[Tutor] directory size

Danny Yoo dyoo@hkn.eecs.berkeley.edu
Fri, 2 Aug 2002 13:00:53 -0700 (PDT)


On Fri, 2 Aug 2002, Klaus Boehm wrote:

> How can i determine the size of a directory?
>  In Linux there is a command like " du -hc ." .
>  Is there a similar way in python.

So 'du -hc' tries to find the total amount of disk space that a directory
and all its subdirectories takes?  I'm not sure if this is built-in, but
we can talk about how we can write it.


That doesn't sound too bad if we define this total_disk_space() function
recursively:

    A directory takes up as much space as that of its regular files,
    plus that of all its subdirectories.


So one way to write a total_disk_space() function could be:

###
>>> def disk_usage(directory):
...     files, subdirs = get_files(directory), get_subdirs(directory)
...     sum = 0
...     for f in files: sum = sum + os.path.getsize(f)
...     for s in subdirs: sum = sum + disk_usage(s)
...     return sum
...
###

(I haven't written get_files() or get_subdirs(), but those shouldn't be
too bad.  Make sure that both functions return absolute pathnames, just to
avoid some silly problems with relative paths.)

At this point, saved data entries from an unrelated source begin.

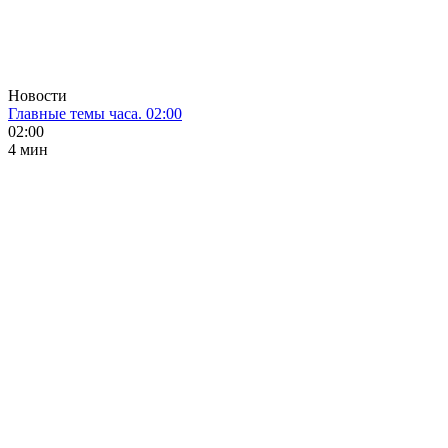
Новости
Главные темы часа. 02:00
02:00
4 мин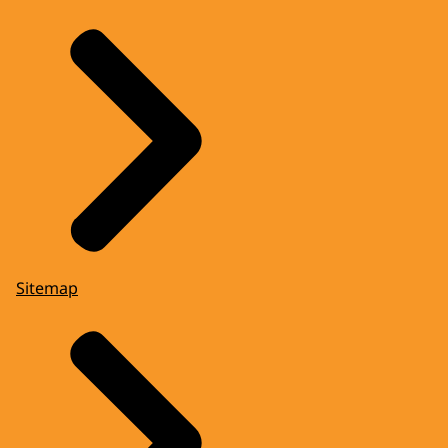
Sitemap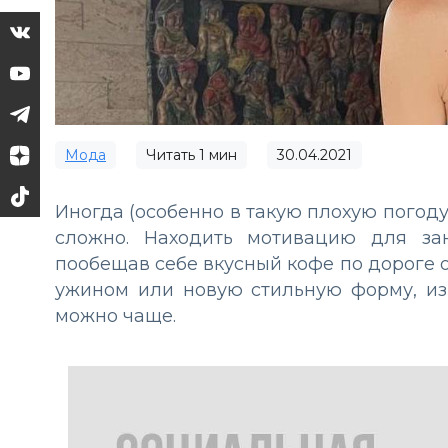
Мода
Читать
1
мин
30.04.2021
Иногда (особенно в такую плохую погоду
сложно. Находить мотивацию для за
пообещав себе вкусный кофе по дороге 
ужином или новую стильную форму, из-
можно чаще.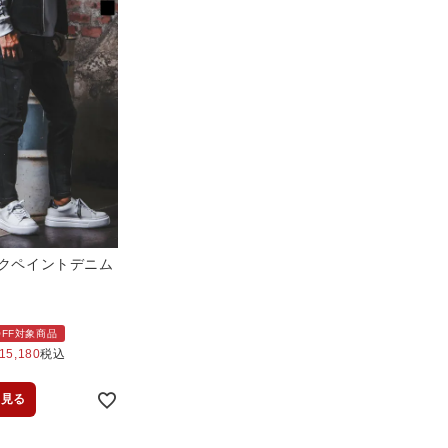
ックペイントデニム
%OFF対象商品
15,180
税込
を見る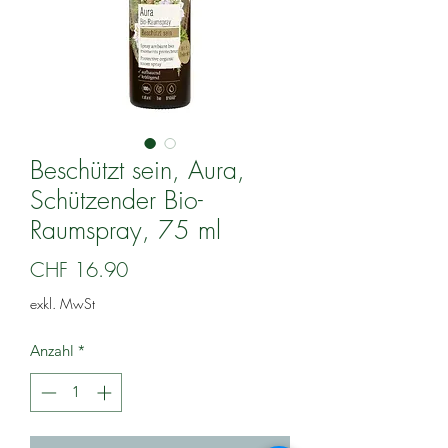
Beschützt sein, Aura,
Schützender Bio-
Raumspray, 75 ml
Preis
CHF 16.90
exkl. MwSt
Anzahl
*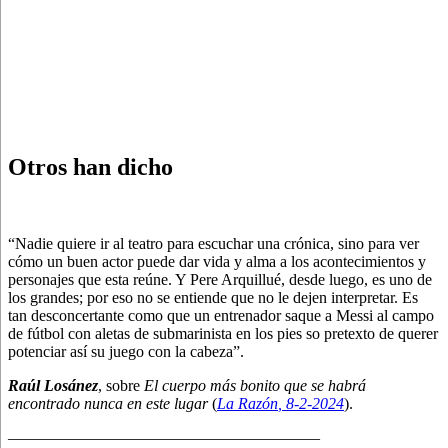
Otros han dicho
“Nadie quiere ir al teatro para escuchar una crónica, sino para ver
cómo un buen actor puede dar vida y alma a los acontecimientos y
personajes que esta reúne. Y Pere Arquillué, desde luego, es uno de
los grandes; por eso no se entiende que no le dejen interpretar. Es
tan desconcertante como que un entrenador saque a Messi al campo
de fútbol con aletas de submarinista en los pies so pretexto de querer
potenciar así su juego con la cabeza”.
Raúl Losánez
, sobre
El cuerpo más bonito que se habrá
encontrado nunca en este lugar
(
La Razón
, 8
-2-2024
).
———————————————————–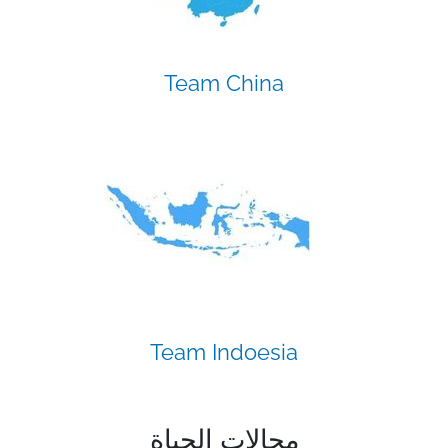
Team China
Team Indoesia
مجالات الحياة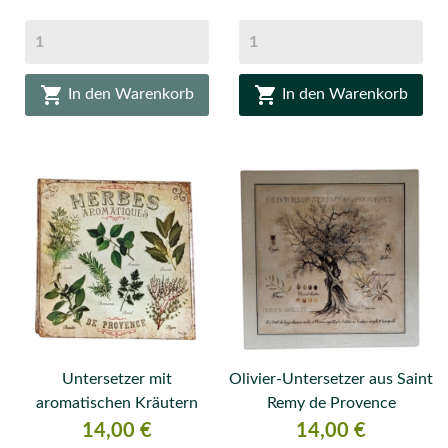


In den Warenkorb
In den Warenkorb
Untersetzer mit
Olivier-Untersetzer aus Saint
aromatischen Kräutern
Remy de Provence
Preis
Preis
14,00 €
14,00 €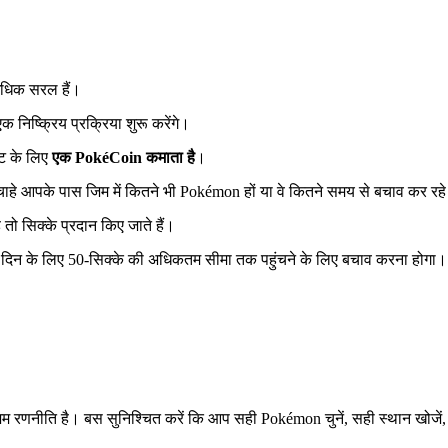
े अधिक सरल हैं।
निष्क्रिय प्रक्रिया शुरू करेंगे।
ट के लिए
एक PokéCoin कमाता है
।
ाहे आपके पास जिम में कितने भी Pokémon हों या वे कितने समय से बचाव कर रहे
 सिक्के प्रदान किए जाते हैं।
 दिन के लिए 50-सिक्के की अधिकतम सीमा तक पहुंचने के लिए बचाव करना होगा
म रणनीति है। बस सुनिश्चित करें कि आप सही Pokémon चुनें, सही स्थान खोजे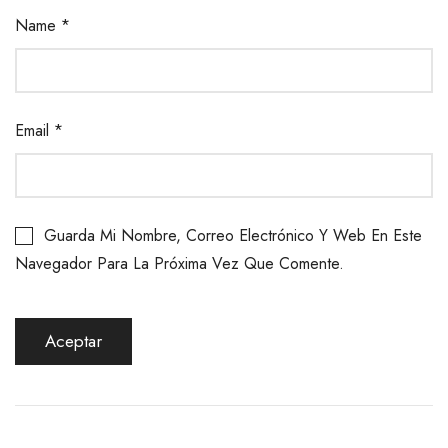
Name
*
Email
*
Guarda Mi Nombre, Correo Electrónico Y Web En Este
Navegador Para La Próxima Vez Que Comente.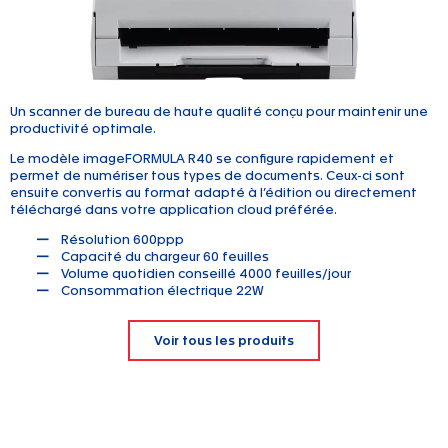
Un scanner de bureau de haute qualité conçu pour maintenir une
productivité optimale.
Le modèle imageFORMULA R40 se configure rapidement et
permet de numériser tous types de documents. Ceux-ci sont
ensuite convertis au format adapté à l’édition ou directement
téléchargé dans votre application cloud préférée.
Résolution 600ppp
Capacité du chargeur 60 feuilles
Volume quotidien conseillé 4000 feuilles/jour
Consommation électrique 22W
Voir tous les produits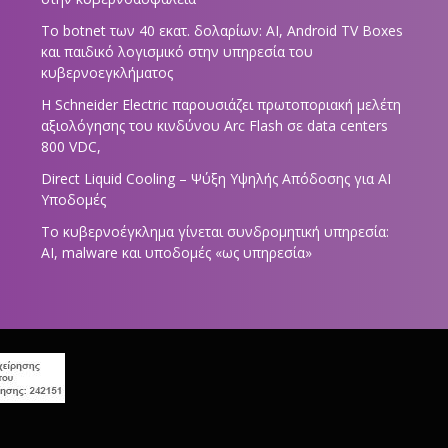
Το botnet των 40 εκατ. δολαρίων: AI, Android TV Boxes
και παιδικό λογισμικό στην υπηρεσία του
κυβερνοεγκλήματος
Η Schneider Electric παρουσιάζει πρωτοποριακή μελέτη
αξιολόγησης του κινδύνου Arc Flash σε data centers
800 VDC,
Direct Liquid Cooling – Ψύξη Υψηλής Απόδοσης για AI
Υποδομές
Το κυβερνοέγκλημα γίνεται συνδρομητική υπηρεσία:
AI, malware και υποδομές «ως υπηρεσία»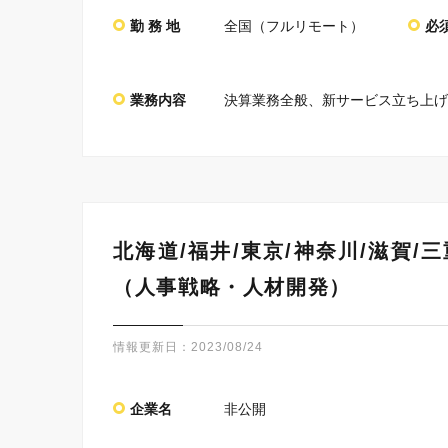
勤 務 地
全国（フルリモート）
必
業務内容
決算業務全般、新サービス立ち上げ
北海道/福井/東京/神奈川/滋賀
（人事戦略・人材開発）
情報更新日：
2023/08/24
企業名
非公開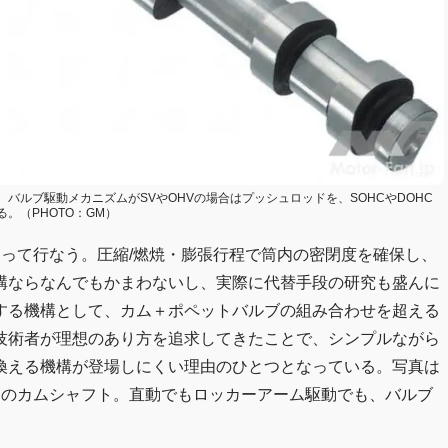
バルブ駆動メカニズムがSVやOHVの場合はプッシュロッドを、SOHCやDOHC
。（PHOTO：GM）
って行なう。圧縮/燃焼・膨張行程で筒内の密閉度を確保し、
構ならなんでもかまわないし、実際に代替手段の研究も盛んに
する機構として、カム＋ポペットバルブの組み合わせを超える
技術者が理想のあり方を追求してきたことで、シンプルながら
換える機構が登場しにくい理由のひとつとなっている。写真は
めのカムシャフト。直動でもロッカーアーム駆動でも、バルブ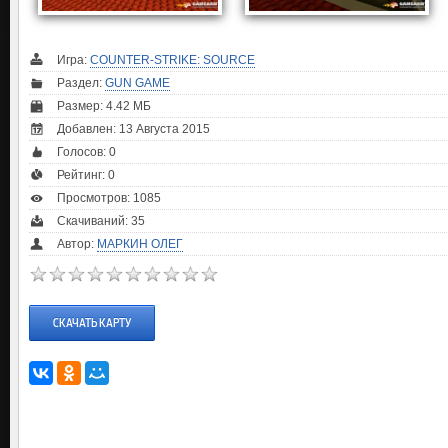
Игра:
COUNTER-STRIKE: SOURCE
Раздел:
GUN GAME
Размер: 4.42 МБ
Добавлен: 13 Августа 2015
Голосов:
0
Рейтинг:
0
Просмотров: 1085
Скачиваний: 35
Автор:
МАРКИН ОЛЕГ
СКАЧАТЬ КАРТУ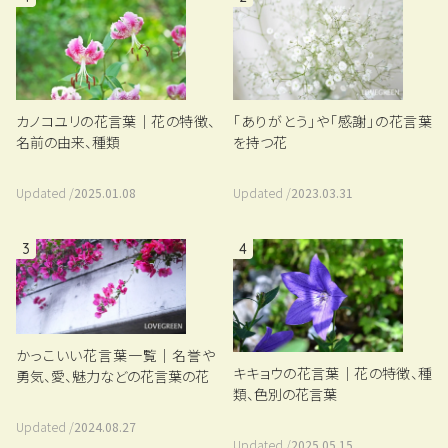
カノコユリの花言葉｜花の特徴、
「ありがとう」や「感謝」の花言葉
名前の由来、種類
を持つ花
Updated /
2025.01.08
Updated /
2023.03.31
3
4
かっこいい花言葉一覧｜名誉や
キキョウの花言葉｜花の特徴、種
勇気、愛、魅力などの花言葉の花
類、色別の花言葉
Updated /
2024.08.27
Updated /
2025.05.15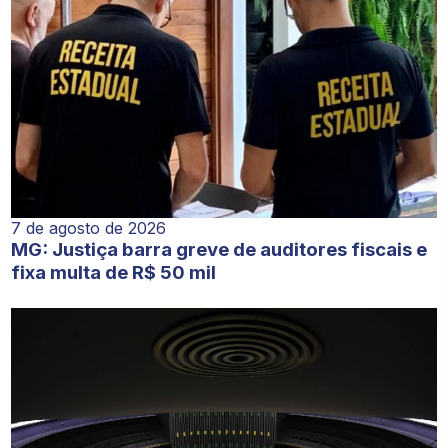
7 de agosto de 2026
MG: Justiça barra greve de auditores fiscais e
fixa multa de R$ 50 mil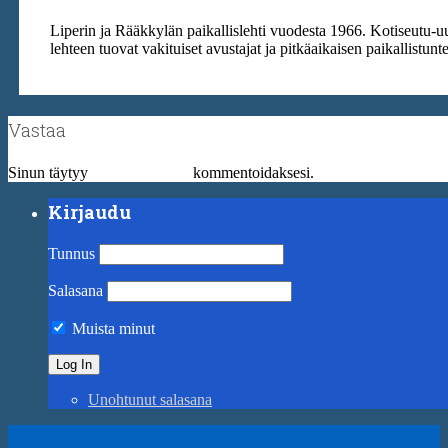
Liperin ja Rääkkylän paikallislehti vuodesta 1966. Kotiseutu-u
lehteen tuovat vakituiset avustajat ja pitkäaikaisen paikallistun
Vastaa
Sinun täytyy
kirjautua sisään
kommentoidaksesi.
Kirjaudu
Tunnus
Salasana
Muista minut
Unohtunut salasana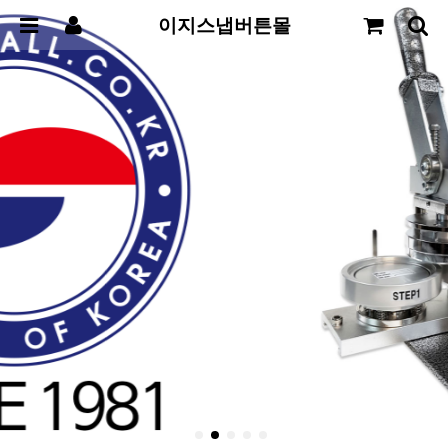
이지스냅버튼몰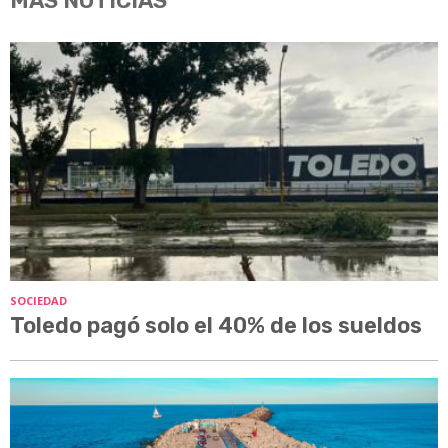
MÁS NOTICIAS
SOCIEDAD
Toledo pagó solo el 40% de los sueldos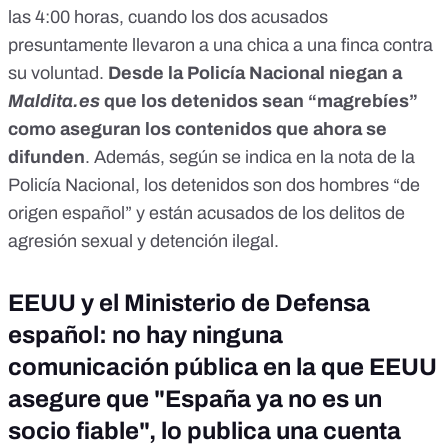
las 4:00 horas, cuando los dos acusados
presuntamente llevaron a una chica a una finca contra
su voluntad.
Desde la Policía Nacional niegan a
Maldita.es
que los detenidos sean “magrebíes”
como aseguran los contenidos que ahora se
difunden
. Además, según se indica en la nota de la
Policía Nacional, los detenidos son dos hombres “de
origen español” y están acusados de los delitos de
agresión sexual y detención ilegal.
EEUU y el Ministerio de Defensa
español: no hay ninguna
comunicación pública en la que EEUU
asegure que "España ya no es un
socio fiable", lo publica una cuenta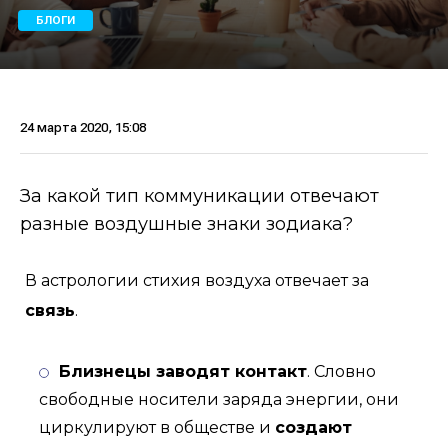
БЛОГИ
24 марта 2020, 15:08
За какой тип коммуникации отвечают
разные воздушные знаки зодиака?
В астрологии стихия воздуха отвечает за
связь
.
Близнецы заводят контакт
. Словно
свободные носители заряда энергии, они
циркулируют в обществе и
создают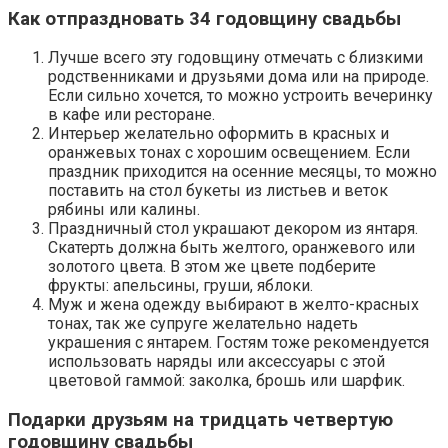
Как отпраздновать 34 годовщину свадьбы
Лучше всего эту годовщину отмечать с близкими
родственниками и друзьями дома или на природе.
Если сильно хочется, то можно устроить вечеринку
в кафе или ресторане.
Интерьер желательно оформить в красных и
оранжевых тонах с хорошим освещением. Если
праздник приходится на осенние месяцы, то можно
поставить на стол букеты из листьев и веток
рябины или калины.
Праздничный стол украшают декором из янтаря.
Скатерть должна быть желтого, оранжевого или
золотого цвета. В этом же цвете подберите
фрукты: апельсины, груши, яблоки.
Муж и жена одежду выбирают в желто-красных
тонах, так же супруге желательно надеть
украшения с янтарем. Гостям тоже рекомендуется
использовать наряды или аксессуары с этой
цветовой гаммой: заколка, брошь или шарфик.
Подарки друзьям на тридцать четвертую
годовщину свадьбы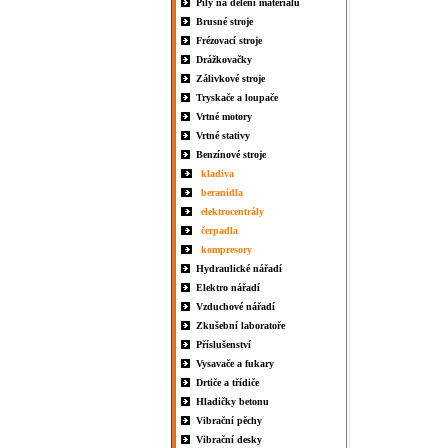
Pily na dělení materiálu
Brusné stroje
Frézovací stroje
Drážkovačky
Zálivkové stroje
Tryskače a loupače
Vrtné motory
Vrtné stativy
Benzínové stroje
kladiva
beranidla
elektrocentrály
čerpadla
kompresory
Hydraulické nářadí
Elektro nářadí
Vzduchové nářadí
Zkušební laboratoře
Příslušenství
Vysavače a fukary
Drtiče a třídiče
Hladičky betonu
Vibrační pěchy
Vibrační desky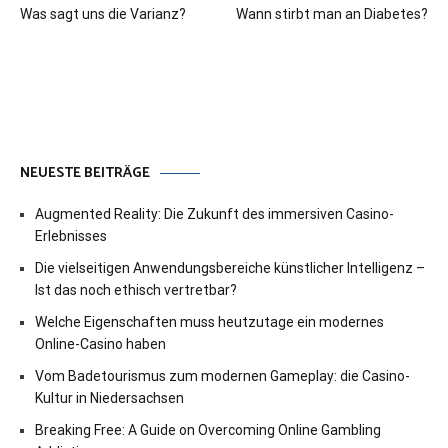
Was sagt uns die Varianz?
Wann stirbt man an Diabetes?
NEUESTE BEITRÄGE
Augmented Reality: Die Zukunft des immersiven Casino-
Erlebnisses
Die vielseitigen Anwendungsbereiche künstlicher Intelligenz –
Ist das noch ethisch vertretbar?
Welche Eigenschaften muss heutzutage ein modernes
Online-Casino haben
Vom Badetourismus zum modernen Gameplay: die Casino-
Kultur in Niedersachsen
Breaking Free: A Guide on Overcoming Online Gambling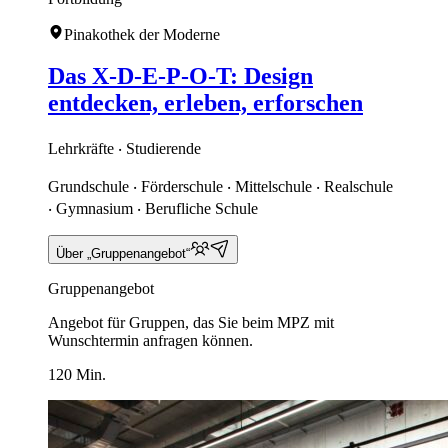
Pinakothek der Moderne
Das X-D-E-P-O-T: Design
entdecken, erleben, erforschen
Lehrkräfte ‧ Studierende
Grundschule ‧ Förderschule ‧ Mittelschule ‧ Realschule
‧ Gymnasium ‧ Berufliche Schule
Über „Gruppenangebot“
Gruppenangebot
Angebot für Gruppen, das Sie beim MPZ mit
Wunschtermin anfragen können.
120 Min.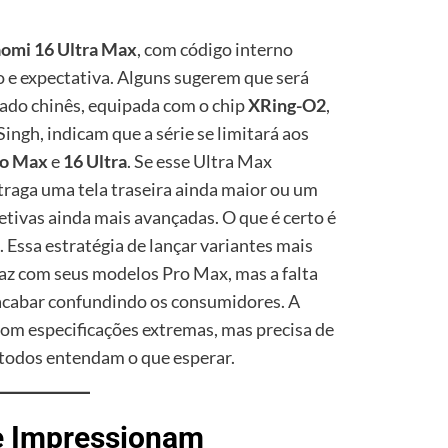
aomi 16 Ultra Max
, com código interno
 e expectativa. Alguns sugerem que será
cado chinês, equipada com o chip
XRing-O2
,
ngh, indicam que a série se limitará aos
ro Max
e
16 Ultra
. Se esse Ultra Max
 traga uma tela traseira ainda maior ou um
tivas ainda mais avançadas. O que é certo é
. Essa estratégia de lançar variantes mais
az com seus modelos Pro Max, mas a falta
acabar confundindo os consumidores. A
om especificações extremas, mas precisa de
 todos entendam o que esperar.
e Impressionam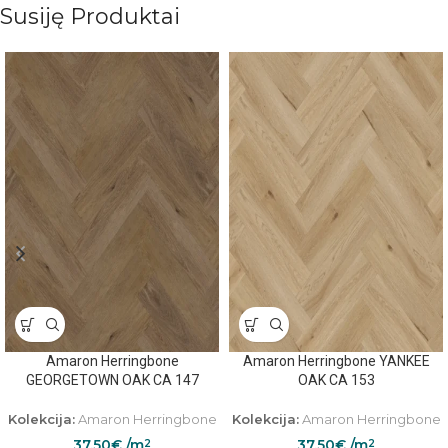
Susiję Produktai
Amaron Herringbone
Amaron Herringbone YANKEE
GEORGETOWN OAK CA 147
OAK CA 153
Kolekcija:
Amaron Herringbone
Kolekcija:
Amaron Herringbone
37.50
€
/m
37.50
€
/m
2
2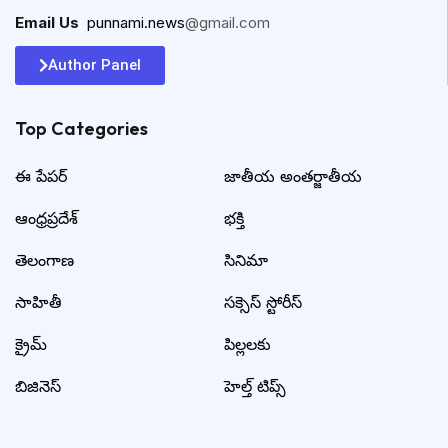
Email Us
:
punnami.news
@gmail.com
Author Panel
Top Categories​
ఈ పేపర్
జాతీయ అంతర్జాతీయ
ఆంధ్రప్రదేశ్
భక్తి
తెలంగాణ
సినిమా
సాహితీ
సక్సెస్ స్టోరీస్
క్రైమ్
పిల్లలకు
బిజినెస్
హెల్త్ టిప్స్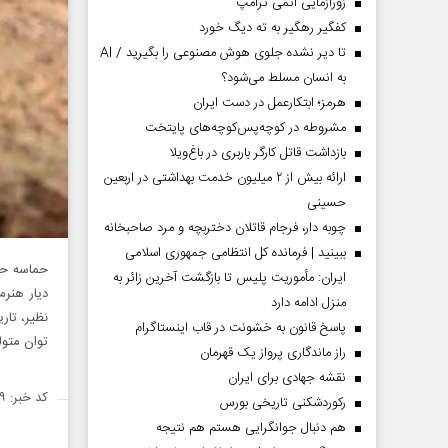
زورآزمایی اتمی ترامپ
کفگیر رهگیر به ته دیگ خورد
تا دیر نشده جلوی هوش مصنوعی را بگیرید / AI
به انسان مسلط می‌شود؟
هرمز؛ ابتکارعمل در دست ایران
مشروطه در کوچه‌پس‌کوچه‌های پایتخت
بازداشت قاتل کارگر باربری در باغ‌ویلا
ارائه بیش از ۲ میلیون خدمت بهداشتی در اربعین
حسینی
چوبه دار، فرجام قاتلان دختربچه و مرد صاحبخانه
ببینید | فرمانده کل انتظامی جمهوری اسلامی
حماسه حق 
ایران­: مأموریت پلیس تا بازگشت آخرین زائر به
دیار هنر
منزل ادامه دارد
نظیر، تار
پاسخ قانون به خشونت در قاب اینستاگرام
توان متول
راز ماندگاری پرواز یک قهرمان
نقشه جهادی برای ایران
کد خبر: ۱۴۹۱۷۲۹
رکوردشکنی تاریخی بورس
هم دنبال جوانگرایی هستم هم نتیجه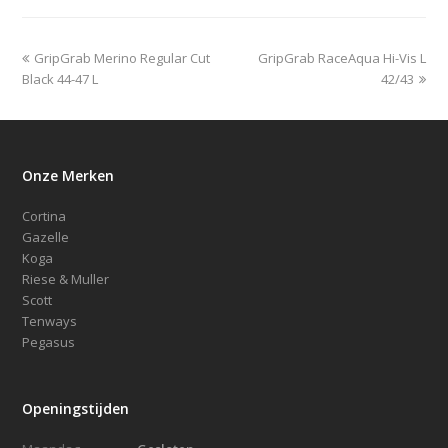
previous
next
GripGrab Merino Regular Cut
GripGrab RaceAqua Hi-Vis L
post:
post:
Black 44-47 L
42/43
Onze Merken
Cortina
Gazelle
Koga
Riese & Muller
Scott
Tenways
Pegasus
Openingstijden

One major problem with this approach is that we need to be careful about
symbolic links: if a symbolic link forms a loop, we may run into problems.
When we write get_files() and get_subdirs(), we may want to avoid symbolic
links by filtering those symbolic links away with os.path.islink().  Or we
can keep track which directories we've dived into already.



A variation on this recursive way of finding disk usage can use the
os.path.walk() function, which does the tricky recursion stuff for us.
If you'd like, we can give an example of how to use it.


If you have more questions, please feel free to ask!